Yes, you can make Lacto-Fermented Mayonnaise without whey by using other natural fermentation starters. Alternatives include sauerkraut juice, kombucha, brine from fermented pickles, water kefir, or a probiotic capsule (opened and mixed in). These provide beneficial bacteria needed for fermentation. Simply replace the whey with an equal amount of your chosen starter. The mayo will still develop a tangy, probiotic-rich flavor while supporting gut health. Just ensure you use a high-quality probiotic source for the best results.

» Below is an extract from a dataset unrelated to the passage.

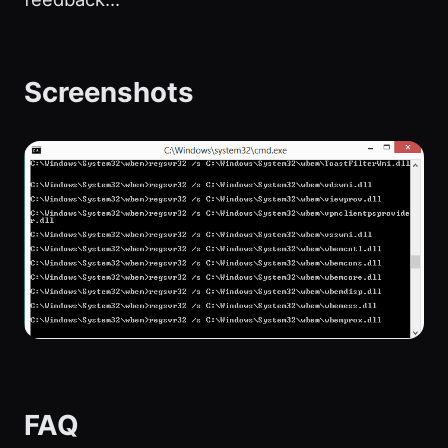
Screenshots
FAQ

Lacto Fermented Mayonnaise

Delicious Lacto Fermented Mayonnaise recipe

Looking to elevate your homemade condiments? This Lacto Fermented Mayonnaise recipe is a game-changer! Not only does it bring a rich, creamy texture and tangy flavor to your dishes, but it’s also packed with gut-friendly probiotics.
Prep Time 10 minutes
Cook Time 15 minutes
Total Time 25 minutes
Course Sauce
Cuisine French
Servings 2

Equipment

  • 1 Bowl

Ingredients
  

  • 1 egg yolk (preferably organic, pasture-raised)
  • 1 tbsp tsp Dijon mustard
  • 1 tbsp lemon juice (or apple cider vinegar)
  • 1 cup avocado oil (or light olive oil)
  • ½ tbsp sea salt

Instructions
 

  • In a mixing bowl or food processor, whisk together the egg yolk, mustard, and lemon juice until combined.
  • Slowly drizzle in the oil while whisking continuously (or blending on low speed) until thick and creamy.
  • Stir in the sea salt and whey (or other fermentation starter) to introduce probiotics.
  • Transfer the mayo to a clean glass jar and cover loosely with a lid.
  • Leave at room temperature for 6-12 hours to allow fermentation. (Shorter for a milder taste, longer for a tangier flavor.)
  • Once fermented, store in the refrigerator for up to 2-3 weeks.